KBR, Jakarta- Presiden Joko Widodo menyindir prinsip kerja Perum Perhutani dan PT Perkebunan Nasional dalam kerja sama pengelolaan perhutanan sosial, yang merugikan petani kecil. Jokowi bahkan menyebut Perhutani bekerja seperti zaman penjajahan atau kolonial.
Hal itu Jokowi katakan saat menerima puluhan petani perhutanan sosial di Istana Negara. Jokowi lantas berjanji menyelesaikan konflik pengelolaan perhutanan sosial antara petani dengan Perhutani dan PTPN dalam dua tahun.
"Di bawah juga ada birokrasi kita, Perhutani, ada yang bisa menerima, ada yang tidak bisa menerima. Karena terganggu dengan program ini. Tidak, ini sudah zamannya kayak begini. Jangan sampai lagunya masih lagu lama. Dirutnya mungkin tidak, tapi di bawahnya diselesaikan. Jangan sampai Perhutani masa lebih kolonial dari kolonial. Saya merasakan kok," kata Jokowi di Istana Negara, Kamis (10/10/2019).
Jokowi mengatakan, sudah mendengar banyak keluhan petani soal perlakuan Perhutani dan PTPN. Jokowi menyebut, konflik antara petani dengan Perhutani dan PTPN yang ia catat mencapai 528 kasus.
Dalam pertemuan tersebut, Jokowi juga mendengar keluhan petani kayu putih dari Boyolali, Suwarji. Suwarji bersama 600 kepala keluarga di Boyolali mengelola 433 hektare lahan perhutanan sosial untuk ditanami kayu putih, dan membuat perjanjian kerja sama pengelolaan dengan Perhutani.

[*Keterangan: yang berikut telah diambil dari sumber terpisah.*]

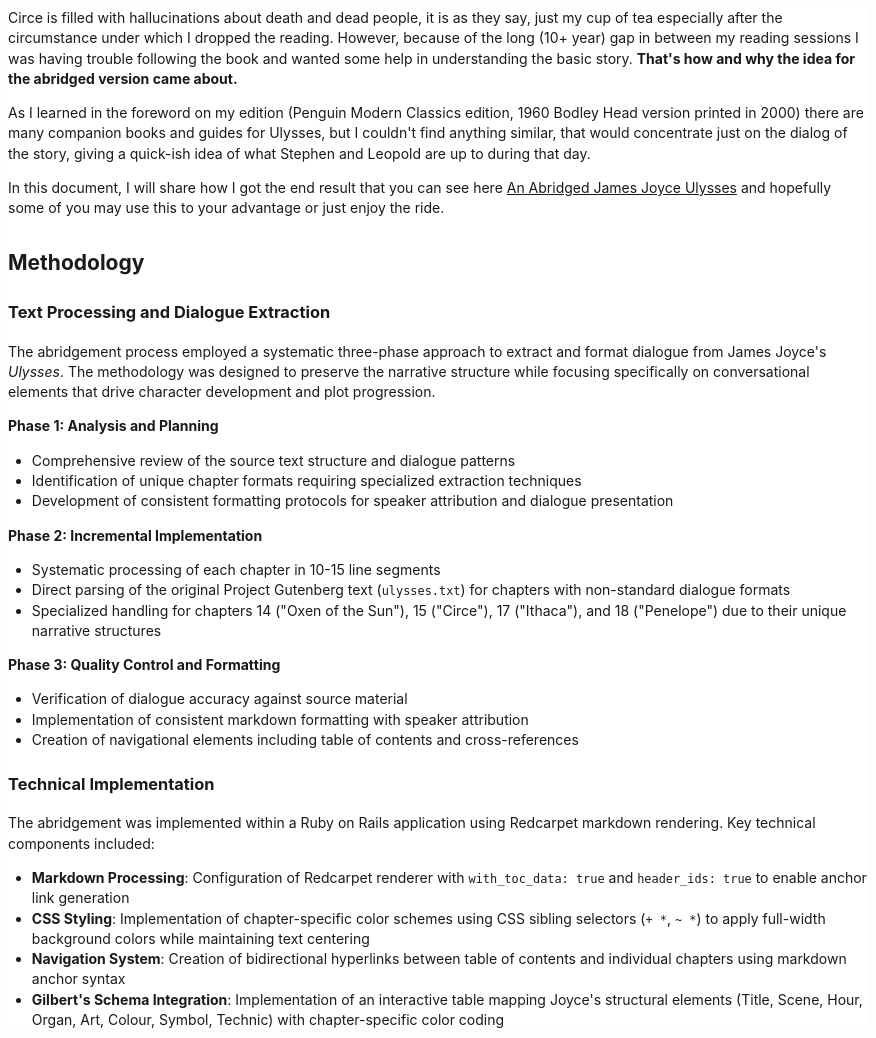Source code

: Circe is filled with hallucinations about death and dead people, it is as they say, just my cup of tea especially after the circumstance under which I dropped the reading. However, because of the long (10+ year) gap in between my reading sessions I was having trouble following the book and wanted some help in understanding the basic story. **That's how and why the idea for the abridged version came about.**

As I learned in the foreword on my edition (Penguin Modern Classics edition, 1960 Bodley Head version printed in 2000) there are many companion books and guides for Ulysses, but I couldn't find anything similar, that would concentrate just on the dialog of the story, giving a quick-ish idea of what Stephen and Leopold are up to during that day.

In this document, I will share how I got the end result that you can see here [An Abridged James Joyce Ulysses](/posts/abridged-ulysses/) and hopefully some of you may use this to your advantage or just enjoy the ride.

## Methodology

### Text Processing and Dialogue Extraction

The abridgement process employed a systematic three-phase approach to extract and format dialogue from James Joyce's *Ulysses*. The methodology was designed to preserve the narrative structure while focusing specifically on conversational elements that drive character development and plot progression.

**Phase 1: Analysis and Planning**
- Comprehensive review of the source text structure and dialogue patterns
- Identification of unique chapter formats requiring specialized extraction techniques
- Development of consistent formatting protocols for speaker attribution and dialogue presentation

**Phase 2: Incremental Implementation**
- Systematic processing of each chapter in 10-15 line segments
- Direct parsing of the original Project Gutenberg text (`ulysses.txt`) for chapters with non-standard dialogue formats
- Specialized handling for chapters 14 ("Oxen of the Sun"), 15 ("Circe"), 17 ("Ithaca"), and 18 ("Penelope") due to their unique narrative structures

**Phase 3: Quality Control and Formatting**
- Verification of dialogue accuracy against source material
- Implementation of consistent markdown formatting with speaker attribution
- Creation of navigational elements including table of contents and cross-references

### Technical Implementation

The abridgement was implemented within a Ruby on Rails application using Redcarpet markdown rendering. Key technical components included:

- **Markdown Processing**: Configuration of Redcarpet renderer with `with_toc_data: true` and `header_ids: true` to enable anchor link generation
- **CSS Styling**: Implementation of chapter-specific color schemes using CSS sibling selectors (`+ *`, `~ *`) to apply full-width background colors while maintaining text centering
- **Navigation System**: Creation of bidirectional hyperlinks between table of contents and individual chapters using markdown anchor syntax
- **Gilbert's Schema Integration**: Implementation of an interactive table mapping Joyce's structural elements (Title, Scene, Hour, Organ, Art, Colour, Symbol, Technic) with chapter-specific color coding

Dalam perjanjian tersebut, keuntungan dari panen daun kayu putih dibagi 80 persen untuk Perhutani, dan sisa 20 persen untuk petani. Suwarji meminta Jokowi membalik pembagian keuntungan tersebut menjadi 80 persen untuk petani, dan sisanya untuk Perhutani.
Jokowi meminta waktu untuk membicarakan keinginan tersebut dengan direksi Perhutani.
Hutan Adat
Kementerian Lingkungan Hidup dan Kehutanan (KLHK) kebut penetapan 6,53 juta hektar hutan yang diajukan sebagai hutan adat.
Menteri LHK, Siti Nurbaya mengatakan, 472 ribu hektar hutan masuk dalam peta indikatif hutan adat, untuk kemudian
diproses menjadi hutan adat. Siti menargetkan penetapan semua area hutan
adat rampung dalam lima tahun.
"Supaya jangan
terganggu-ganggu lagi oleh kepentingan yang lain, supaya masyarakat merasa aman, sambil menunggu proses di pemerintah daerah dan DPRD
berlangsung, maka secara bertahap wilayah indikatif akan menjadi
hutan adat," kata
Siti di kantor staf kepresidenan, Rabu (12/6/2019).
KLHK
mencatat, area hutan yang ditetapkan sebagai hutan adat seluas 22,8 ribu
hektar lahan, sebaran lahan berada di 34 titik. Sedangkan angka 6,53 juta
hektar tersebut, menurut Siti, merupakan usulan dari Jaringan Kerja
Pemetaan Partisipatif (JKPP), Wahana Lingkungan Hidup Indonesia (Walhi),
dan Aliansi Masyarakat Adat Nusantara (Aman).
Siti menambahkan, Usulan awal koalisi lingkungan hidup ada 9,3 juta
hektar hutan yang diusulkan sebagai hutan adat. Namun, setelah
dicocokkan dengan data peta kawasan hutan, angkanya mengerucut menjadi
6,53 juta hektar.
Sementara itu, Direktur Jenderal Perhutanan Sosial dan
Kemitraan Lingkungan KLHK, Bambang Supriyanto menambahkan syarat pengajuan wilayah sebagai hutan adat
harus memiliki dokumen hukum, berupa peraturan daerah atau surat
keputusan bupati/walikota.
Menanggapi rencana penetapan 6,53 juta hektar hutan yang diajukan sebagai hutan adat, Ketua Tim AdHoc Politik Walhi, Khalisah Khalid menegaskan langkah untuk melindungi masyarakat adat harus dibarengi dengan penundaan pemberian izin (moratorium) hutan alam primer dan lahan gambut.
"Sebagai sebuah komitmen untuk pemenuhan terhadap hak-hak masyarakat, menurut kami angka tersebut kami apresiasi sebagai langkah baik dari pemerintah untuk terus mendorong pengakuan dan perlindungan terhadap hutan adat dan hak-hak masyarakat adat," kata Khalisah kepada KBR (12/6/19).